By the Act of July 27, 1866 (chapter 288, 14 St. 306), a defendant of a different state from that of the plaintiff was enabled to remove a separable controversy between them, leaving the plaintiff, if he so desired, to proceed in the state court against the other defendant or defendants on the other issues. But later came the Act of March 3, 1875 ( chapter 137, 18 St. pt. 3, p. 470), the language of which was repeated in the present section 28 of the Judicial Code, and with minor changes is now the law. See 36 St. 1094 (28 USCA 71). It provides that-
In Barney v. Latham, 103 U.S. 205, 211 , 26 S. L. Ed 514, this court held that, in distinction from the removal provided in the act of 1866, the act of 1875 removed the whole case to the federal court for judgment. This conclusion was confirmed in Brooks v. Clark, 119 U.S. 502, 512 , 7 S. Ct. 301, and in Torrence v. Shedd, 144 U.S. 527, 530 , 12 S. Ct. 726. The rule established by these cases has never been varied or questioned.
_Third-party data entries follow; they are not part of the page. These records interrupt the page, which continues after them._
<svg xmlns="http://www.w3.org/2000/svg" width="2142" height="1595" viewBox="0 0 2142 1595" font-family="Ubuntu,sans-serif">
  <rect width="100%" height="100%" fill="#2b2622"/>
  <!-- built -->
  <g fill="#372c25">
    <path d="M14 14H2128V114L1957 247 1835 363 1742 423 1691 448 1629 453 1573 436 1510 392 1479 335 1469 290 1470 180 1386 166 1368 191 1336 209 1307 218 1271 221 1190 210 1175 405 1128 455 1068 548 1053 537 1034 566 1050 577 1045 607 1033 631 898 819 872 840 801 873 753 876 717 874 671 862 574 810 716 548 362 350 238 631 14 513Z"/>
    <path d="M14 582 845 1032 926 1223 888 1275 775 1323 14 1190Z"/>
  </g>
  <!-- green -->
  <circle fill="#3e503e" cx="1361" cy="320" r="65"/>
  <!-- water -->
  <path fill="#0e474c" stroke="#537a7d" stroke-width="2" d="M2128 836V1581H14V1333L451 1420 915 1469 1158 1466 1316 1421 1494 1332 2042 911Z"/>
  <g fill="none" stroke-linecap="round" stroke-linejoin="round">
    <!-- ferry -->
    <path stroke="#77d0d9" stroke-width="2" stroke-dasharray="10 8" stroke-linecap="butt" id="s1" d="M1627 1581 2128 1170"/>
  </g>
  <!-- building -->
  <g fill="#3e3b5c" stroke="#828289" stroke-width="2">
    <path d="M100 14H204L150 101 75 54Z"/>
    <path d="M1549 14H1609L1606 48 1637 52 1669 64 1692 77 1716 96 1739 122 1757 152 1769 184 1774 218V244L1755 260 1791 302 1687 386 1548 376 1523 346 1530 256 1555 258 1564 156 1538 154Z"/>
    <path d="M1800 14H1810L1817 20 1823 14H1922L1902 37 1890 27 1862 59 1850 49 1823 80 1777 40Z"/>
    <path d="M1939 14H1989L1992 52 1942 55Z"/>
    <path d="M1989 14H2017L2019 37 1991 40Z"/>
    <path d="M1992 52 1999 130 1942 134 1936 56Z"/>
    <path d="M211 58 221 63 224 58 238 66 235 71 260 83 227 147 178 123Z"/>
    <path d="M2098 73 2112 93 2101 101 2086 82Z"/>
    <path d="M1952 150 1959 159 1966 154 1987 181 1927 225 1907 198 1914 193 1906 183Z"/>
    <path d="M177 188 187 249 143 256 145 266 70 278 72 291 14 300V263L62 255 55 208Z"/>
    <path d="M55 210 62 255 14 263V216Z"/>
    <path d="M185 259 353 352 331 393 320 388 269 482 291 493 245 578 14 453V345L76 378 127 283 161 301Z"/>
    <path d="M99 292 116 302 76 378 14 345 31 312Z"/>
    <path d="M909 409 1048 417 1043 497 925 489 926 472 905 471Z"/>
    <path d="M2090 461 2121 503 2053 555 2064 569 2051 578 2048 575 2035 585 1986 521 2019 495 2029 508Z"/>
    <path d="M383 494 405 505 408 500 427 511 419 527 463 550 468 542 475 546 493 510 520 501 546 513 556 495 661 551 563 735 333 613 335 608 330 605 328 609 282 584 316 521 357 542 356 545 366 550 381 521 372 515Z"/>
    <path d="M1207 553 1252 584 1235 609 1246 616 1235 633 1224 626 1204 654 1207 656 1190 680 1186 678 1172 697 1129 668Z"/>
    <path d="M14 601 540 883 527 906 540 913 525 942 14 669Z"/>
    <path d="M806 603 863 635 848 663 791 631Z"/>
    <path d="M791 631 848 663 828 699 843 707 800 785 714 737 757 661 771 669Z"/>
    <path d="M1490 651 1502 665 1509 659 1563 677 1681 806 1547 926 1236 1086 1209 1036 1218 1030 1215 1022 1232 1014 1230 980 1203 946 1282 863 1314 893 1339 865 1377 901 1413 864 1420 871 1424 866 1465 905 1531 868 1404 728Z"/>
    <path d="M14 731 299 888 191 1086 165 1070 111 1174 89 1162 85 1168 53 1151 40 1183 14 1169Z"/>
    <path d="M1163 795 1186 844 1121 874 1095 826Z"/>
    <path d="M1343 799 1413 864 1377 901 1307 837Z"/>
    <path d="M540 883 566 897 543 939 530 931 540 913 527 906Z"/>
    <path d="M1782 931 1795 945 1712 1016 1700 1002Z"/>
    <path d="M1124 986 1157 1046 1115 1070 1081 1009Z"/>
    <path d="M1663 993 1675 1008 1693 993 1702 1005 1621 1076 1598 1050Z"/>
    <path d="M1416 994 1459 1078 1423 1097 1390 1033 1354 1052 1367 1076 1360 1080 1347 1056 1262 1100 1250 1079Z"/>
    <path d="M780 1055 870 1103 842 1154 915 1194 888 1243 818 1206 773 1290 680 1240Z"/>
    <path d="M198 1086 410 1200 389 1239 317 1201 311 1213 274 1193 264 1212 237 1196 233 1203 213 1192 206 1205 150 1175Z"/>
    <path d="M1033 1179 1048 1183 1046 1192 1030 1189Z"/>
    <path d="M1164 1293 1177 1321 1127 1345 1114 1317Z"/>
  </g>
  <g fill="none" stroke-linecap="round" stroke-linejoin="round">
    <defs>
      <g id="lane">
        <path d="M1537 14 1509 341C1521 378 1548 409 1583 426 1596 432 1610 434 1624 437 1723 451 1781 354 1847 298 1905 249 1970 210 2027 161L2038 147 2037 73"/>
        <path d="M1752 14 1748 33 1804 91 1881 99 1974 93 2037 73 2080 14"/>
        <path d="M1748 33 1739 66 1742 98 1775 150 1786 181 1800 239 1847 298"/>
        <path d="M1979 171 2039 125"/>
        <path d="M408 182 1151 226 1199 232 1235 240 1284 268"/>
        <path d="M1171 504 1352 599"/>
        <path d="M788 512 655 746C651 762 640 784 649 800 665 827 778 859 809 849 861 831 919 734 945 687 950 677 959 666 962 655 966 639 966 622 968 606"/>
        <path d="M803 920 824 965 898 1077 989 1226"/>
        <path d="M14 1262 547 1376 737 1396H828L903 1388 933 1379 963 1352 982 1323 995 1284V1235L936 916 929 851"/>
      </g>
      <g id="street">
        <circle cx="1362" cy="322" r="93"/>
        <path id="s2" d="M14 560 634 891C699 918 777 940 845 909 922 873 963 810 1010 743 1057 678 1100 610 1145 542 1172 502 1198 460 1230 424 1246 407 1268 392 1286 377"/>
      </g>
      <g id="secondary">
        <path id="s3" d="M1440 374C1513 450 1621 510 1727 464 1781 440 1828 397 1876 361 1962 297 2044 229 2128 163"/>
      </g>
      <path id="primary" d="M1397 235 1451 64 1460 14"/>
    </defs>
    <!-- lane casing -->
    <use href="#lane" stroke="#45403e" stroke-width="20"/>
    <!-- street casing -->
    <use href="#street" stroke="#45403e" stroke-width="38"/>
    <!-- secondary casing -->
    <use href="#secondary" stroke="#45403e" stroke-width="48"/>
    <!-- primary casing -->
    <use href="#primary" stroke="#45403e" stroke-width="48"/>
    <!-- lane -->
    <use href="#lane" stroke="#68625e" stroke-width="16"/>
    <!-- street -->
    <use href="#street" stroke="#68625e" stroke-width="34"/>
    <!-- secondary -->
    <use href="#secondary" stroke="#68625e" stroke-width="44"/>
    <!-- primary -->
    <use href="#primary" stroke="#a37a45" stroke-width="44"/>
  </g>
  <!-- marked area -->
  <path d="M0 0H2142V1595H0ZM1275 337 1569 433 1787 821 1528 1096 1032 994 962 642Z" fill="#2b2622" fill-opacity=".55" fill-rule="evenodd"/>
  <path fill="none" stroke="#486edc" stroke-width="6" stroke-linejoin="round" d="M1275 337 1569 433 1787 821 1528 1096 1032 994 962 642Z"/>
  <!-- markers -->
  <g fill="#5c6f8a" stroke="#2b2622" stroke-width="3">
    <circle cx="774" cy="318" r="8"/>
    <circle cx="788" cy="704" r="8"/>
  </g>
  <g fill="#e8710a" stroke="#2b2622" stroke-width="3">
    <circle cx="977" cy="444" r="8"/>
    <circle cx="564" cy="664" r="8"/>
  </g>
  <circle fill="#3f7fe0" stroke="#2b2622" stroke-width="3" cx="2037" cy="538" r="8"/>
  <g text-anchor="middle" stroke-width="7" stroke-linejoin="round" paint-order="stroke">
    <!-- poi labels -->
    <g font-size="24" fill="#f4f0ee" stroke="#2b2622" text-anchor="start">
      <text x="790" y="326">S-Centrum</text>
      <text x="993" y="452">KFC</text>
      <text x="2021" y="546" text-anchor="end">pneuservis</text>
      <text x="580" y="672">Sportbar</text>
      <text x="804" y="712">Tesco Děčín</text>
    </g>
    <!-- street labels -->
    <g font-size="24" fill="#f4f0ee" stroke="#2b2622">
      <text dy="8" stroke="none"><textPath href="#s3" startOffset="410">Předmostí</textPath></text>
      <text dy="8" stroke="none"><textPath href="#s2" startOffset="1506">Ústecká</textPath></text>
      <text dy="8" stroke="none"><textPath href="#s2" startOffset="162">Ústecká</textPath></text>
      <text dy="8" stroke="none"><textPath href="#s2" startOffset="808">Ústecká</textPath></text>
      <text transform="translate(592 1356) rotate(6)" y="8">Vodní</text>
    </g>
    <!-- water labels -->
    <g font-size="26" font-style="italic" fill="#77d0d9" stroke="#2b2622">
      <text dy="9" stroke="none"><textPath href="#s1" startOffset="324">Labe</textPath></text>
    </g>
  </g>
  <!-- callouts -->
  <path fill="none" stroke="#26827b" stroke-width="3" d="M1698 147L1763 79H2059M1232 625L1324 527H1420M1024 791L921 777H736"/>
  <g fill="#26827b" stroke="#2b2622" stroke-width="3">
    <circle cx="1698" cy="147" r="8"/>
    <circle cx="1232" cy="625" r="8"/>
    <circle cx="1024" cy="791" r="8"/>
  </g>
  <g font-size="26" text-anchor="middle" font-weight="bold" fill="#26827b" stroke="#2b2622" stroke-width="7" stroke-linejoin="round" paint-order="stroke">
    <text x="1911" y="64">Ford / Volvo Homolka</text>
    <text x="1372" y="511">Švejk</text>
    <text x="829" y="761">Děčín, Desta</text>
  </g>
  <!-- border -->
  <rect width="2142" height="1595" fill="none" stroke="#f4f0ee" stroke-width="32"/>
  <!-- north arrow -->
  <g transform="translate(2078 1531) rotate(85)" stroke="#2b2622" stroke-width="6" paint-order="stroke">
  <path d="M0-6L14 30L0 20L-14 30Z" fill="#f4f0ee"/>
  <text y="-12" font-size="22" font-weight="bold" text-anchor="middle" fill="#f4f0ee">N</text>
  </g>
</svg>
It was the duty, therefore, of the Circuit Court of Appeals to consider the other issue in this case, which it erroneously remanded to the lower court to be dismissed. We must then reverse the judgment and send the cause [277 U.S. 54, 61] back to the Circuit Court of Appeals for further proceedings.
It may be suggested that we might consider the correctness of the judgment against the city in favor of the Brown-Crummer Company on the city warrants and decide that. We have been advised by counsel that a case involving the validity of such warrants under the state law is now pending in the Texas Supreme Court, and that the Circuit Court of Appeals should have the benefit of that decision before passing on the question.
Without intimating that the decision of the Texas court on the question of city warrants will be controlling under the circumstances of this case, we deem it better to remand the whole case to the Circuit Court of Appeals for further proceedings and complete disposition.